:: Source passage ::
HELTMAN: And as Senators attempt to assuage those concerns to get this in the Senate version of the Build Back Better bill, the tools at their disposal are essentially expanding the realm of accounts that would be exempt from this requirement. But ironically, the more complex that threshold becomes, the higher the compliance costs become.
PEDERSEN: The banking lobby success in this fight is pretty much contingent on them absolutely killing it. There can be no survivor. There can be no proposal that is a much narrower approach like the ones that Senators right now — Democratic senators in Congress — are trying to rustle up the votes to make happen, right, every step that this proposal takes to be narrowed, while it might have ... very well might have a positive effect on tax compliance in this country, every little thing that the government's like, “We will exclude federal benefits from the calculation. We'll exclude wages from the calculation.” That will all make it so much harder, banks will say, to actually execute, right? Because like, just from like, right now, like banks don't have particular good ways to determine like, what kind of income is coming in if it's all coming from the same payroll provider? Right? Or, or from a brokerage? Right? There's, they're those systems don't exist right now. They could exist. But but the, you're talking about orders of magnitude of compliance cost as the thing gets more and more narrow.

Data items:
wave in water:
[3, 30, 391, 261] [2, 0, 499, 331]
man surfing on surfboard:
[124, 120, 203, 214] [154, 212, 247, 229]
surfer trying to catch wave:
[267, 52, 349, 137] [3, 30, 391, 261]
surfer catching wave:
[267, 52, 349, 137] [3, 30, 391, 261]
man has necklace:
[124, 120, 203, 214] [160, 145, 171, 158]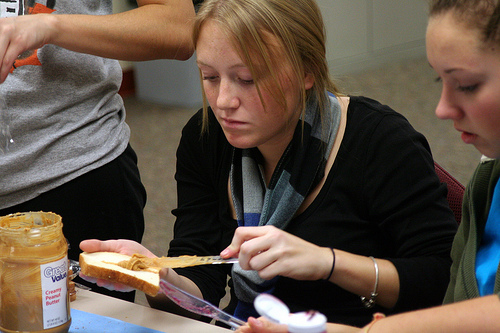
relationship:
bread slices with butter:
[78, 252, 161, 298] [113, 227, 180, 273]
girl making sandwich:
[97, 25, 435, 317] [79, 215, 221, 300]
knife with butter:
[169, 254, 237, 264] [0, 209, 213, 331]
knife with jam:
[157, 276, 243, 328] [163, 281, 212, 314]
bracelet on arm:
[360, 256, 380, 306] [219, 219, 398, 305]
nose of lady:
[434, 82, 460, 119] [241, 2, 497, 331]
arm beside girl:
[0, 2, 196, 73] [78, 0, 457, 333]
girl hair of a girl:
[189, 0, 347, 156] [78, 0, 457, 333]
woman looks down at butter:
[80, 0, 442, 331] [0, 209, 213, 331]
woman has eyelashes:
[80, 0, 442, 331] [199, 73, 260, 83]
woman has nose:
[223, 0, 497, 330] [434, 82, 464, 120]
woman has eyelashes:
[223, 0, 497, 330] [432, 73, 481, 91]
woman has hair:
[223, 0, 497, 330] [426, 0, 497, 45]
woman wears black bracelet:
[80, 0, 442, 331] [323, 247, 338, 280]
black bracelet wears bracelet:
[323, 247, 338, 280] [360, 255, 378, 305]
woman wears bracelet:
[223, 0, 497, 330] [367, 308, 384, 326]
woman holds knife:
[223, 0, 497, 330] [157, 276, 243, 328]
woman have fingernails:
[80, 0, 448, 333] [220, 248, 234, 254]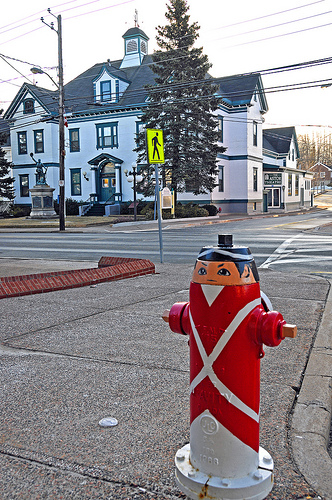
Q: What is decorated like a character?
A: The hydrant.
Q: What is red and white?
A: The hydrant.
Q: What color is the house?
A: Green and white.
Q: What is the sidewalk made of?
A: Cement.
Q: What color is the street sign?
A: Bright yellow.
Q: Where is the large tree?
A: In front of a building.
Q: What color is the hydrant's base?
A: White.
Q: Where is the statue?
A: In front of the house.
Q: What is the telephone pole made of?
A: Wood.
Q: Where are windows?
A: On a large house.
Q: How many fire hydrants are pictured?
A: One.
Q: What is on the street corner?
A: Utility pole.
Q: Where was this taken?
A: Street.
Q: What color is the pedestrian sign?
A: Yellow.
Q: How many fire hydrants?
A: 1.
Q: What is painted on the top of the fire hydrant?
A: Face.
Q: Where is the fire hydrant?
A: On the sidewalk.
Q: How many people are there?
A: 0.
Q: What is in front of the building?
A: Statue.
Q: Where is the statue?
A: In front of the building.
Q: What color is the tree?
A: Brown.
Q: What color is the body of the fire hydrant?
A: Red and white.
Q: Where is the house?
A: Opposite side of the road.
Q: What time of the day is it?
A: It's daytime.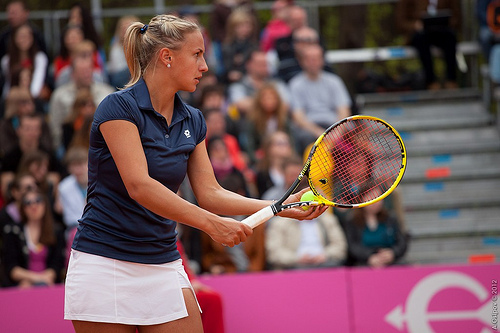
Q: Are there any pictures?
A: No, there are no pictures.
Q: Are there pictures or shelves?
A: No, there are no pictures or shelves.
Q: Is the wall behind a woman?
A: Yes, the wall is behind a woman.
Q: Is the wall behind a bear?
A: No, the wall is behind a woman.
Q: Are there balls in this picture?
A: Yes, there is a ball.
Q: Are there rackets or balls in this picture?
A: Yes, there is a ball.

:: What you need to do ::
• 1. According to the transcript, why would each step that narrows the proposal make it harder for banks to carry out? Answer in one to three sentences.
• 2. Return the passage from the transcript that begins at the words "HELTMAN: And as" and stops after the words "compliance costs become.".

:: Worked answers ::
• 1. Banks currently lack good ways to determine what kind of income is coming in, for example when it all comes from the same payroll provider or from a brokerage, because such systems do not exist yet. Excluding items such as federal benefits or wages from the calculation would therefore raise compliance costs by orders of magnitude as the proposal becomes narrower.

• 2.
HELTMAN: And as Senators attempt to assuage those concerns to get this in the Senate version of the Build Back Better bill, the tools at their disposal are essentially expanding the realm of accounts that would be exempt from this requirement. But ironically, the more complex that threshold becomes, the higher the compliance costs become.